Linda Clark, who represented the Ryan Place Neighborhood Association at the meeting, said she was initially supportive of drilling in the Barnett Shale. She and others saw the advantages being espoused by the industry and city officials – a boost to the local economy, jobs, royalties, reducing reliance on foreign oil, and so on. But she has been startled by the drilling’s intensity, close proximity to neighborhoods, and related issues such as water usage, compressor stations, saltwater injection wells, and using eminent domain to take land for private pipelines. “Never in my mind did I think this would come inside Loop 820,” she said. Burnam said he’s appalled at how gas companies flocked to the poorer neighborhoods first and convinced homeowners to sign away leases for relative peanuts compared to the contracts currently being negotiated. The city should have provided more information and help to its residents, he said.

These situations and drilling’s effect on property values, public safety, air quality, and greenspace are causing a backlash, Hirt said. “There are so many unresolved issues.” “It’s time to take action; the clock is ticking,” Fisher said. Ironically, one of the tipping points that persuaded Hirt and others that CREDO is needed was Chesapeake’s massive ad campaign to convince residents to embrace urban drilling, including the company’s use of popular Texas actor Tommy Lee Jones, who admonished everyone to “get behind the Shale.” Jones might have been the biggest single contributor to the rebellion that is under way. “How many people said anything until they saw Tommy Lee Jones telling them that they needed to be citizens of the shale and that meant supporting the Barnett Shale unconditionally?” Hirt said. “You can say it the Shakespeare way: ‘Methinks the fool doth protest too much.’ Or you can say it the Texas way: ‘Don’t pee on my leg and call it rain.’ ”

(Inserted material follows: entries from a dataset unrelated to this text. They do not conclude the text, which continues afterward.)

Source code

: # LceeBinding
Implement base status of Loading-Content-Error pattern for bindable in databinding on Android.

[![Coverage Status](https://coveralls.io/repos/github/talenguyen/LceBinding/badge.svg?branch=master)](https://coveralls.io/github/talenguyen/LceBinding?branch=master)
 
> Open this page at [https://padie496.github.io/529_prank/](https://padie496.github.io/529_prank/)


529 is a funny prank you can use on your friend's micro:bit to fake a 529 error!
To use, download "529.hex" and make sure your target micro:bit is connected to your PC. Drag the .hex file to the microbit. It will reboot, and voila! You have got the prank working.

Young is thrilled to see more people getting involved in the battle he helped initiate – a fight that has earned him a reputation as a rabble-rouser, led to intimidation tactics from drillers, stretched his already-thin budget, and made him generally despised at City Hall. Getting invited to CREDO’s first meeting and discussing plans of action with Burnam and the others in Hirt’s spacious, high-ceilinged, wood-paneled living room was a sign that popular support of drilling is wavering, he said. “They’re riled up,” he said. “If they invited me, that means something. Maybe they agree with me in principle but don’t agree with my style. They think I’ve been right all along, but they think what’s been missing is a more moderate approach.” Young is ready to share, if not pass along, the torch. In recent years, his FWCanDO group has printed and distributed hundreds of “Just Say

No to Urban Gas Drilling” yard signs and bumper stickers. “It’s a new ball game now,” he said. “The ‘just say no’ is a moot point now. We said no and we lost. There is drilling everywhere. To just say ‘whoa’ is almost the same thing. We’re adapting to what’s going on now by saying slow down, get a moratorium.” Jones’ heavy-handed TV spots helped sway some people against Chesapeake, but Young said the recent influx of pipelines in people’s yards has prompted the most outrage. “I’m getting about 200 e-mails a day, and about half are about the pipeline situation,” he said. “There are a lot of pissed-off people out there. That’s good. People need to be angry for something to happen.” And it can’t hurt when some of those people have money, influence, contacts, and the ability to turn out the vote in future elections.

“This is exciting, thrilling, like a big football game between the Cowboys and Redskins in the fourth quarter,” Young said. “We served our purpose, and now these other people have stepped up, and I’m ready to pass the baton. The idea of a moratorium seemed very remote until [Hirt] stepped in the picture.”